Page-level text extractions
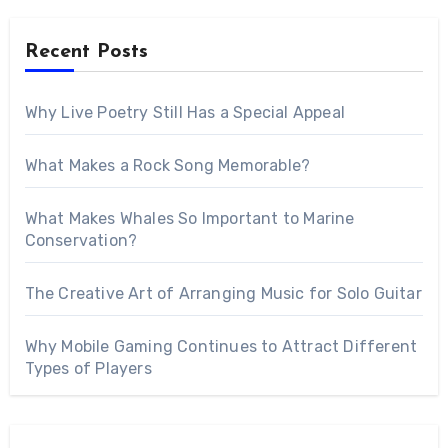
Recent Posts
Why Live Poetry Still Has a Special Appeal
What Makes a Rock Song Memorable?
What Makes Whales So Important to Marine
Conservation?
The Creative Art of Arranging Music for Solo Guitar
Why Mobile Gaming Continues to Attract Different
Types of Players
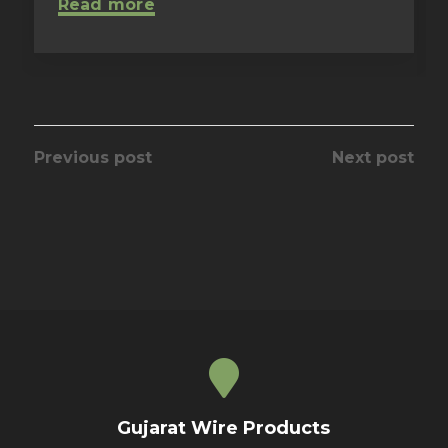
Read more
Previous post
Next post
Gujarat Wire Products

-- DIRECTIONS FOR THIS TASK --
Emit the lines of the data above from the one containing "What Makes a Rock Song Memorable?" through its final line, both endpoints included. Pictures do not belong in the output.

-- RESULT --
What Makes a Rock Song Memorable?
What Makes Whales So Important to Marine
Conservation?
The Creative Art of Arranging Music for Solo Guitar
Why Mobile Gaming Continues to Attract Different
Types of Players
Read more
Previous post
Next post
Gujarat Wire Products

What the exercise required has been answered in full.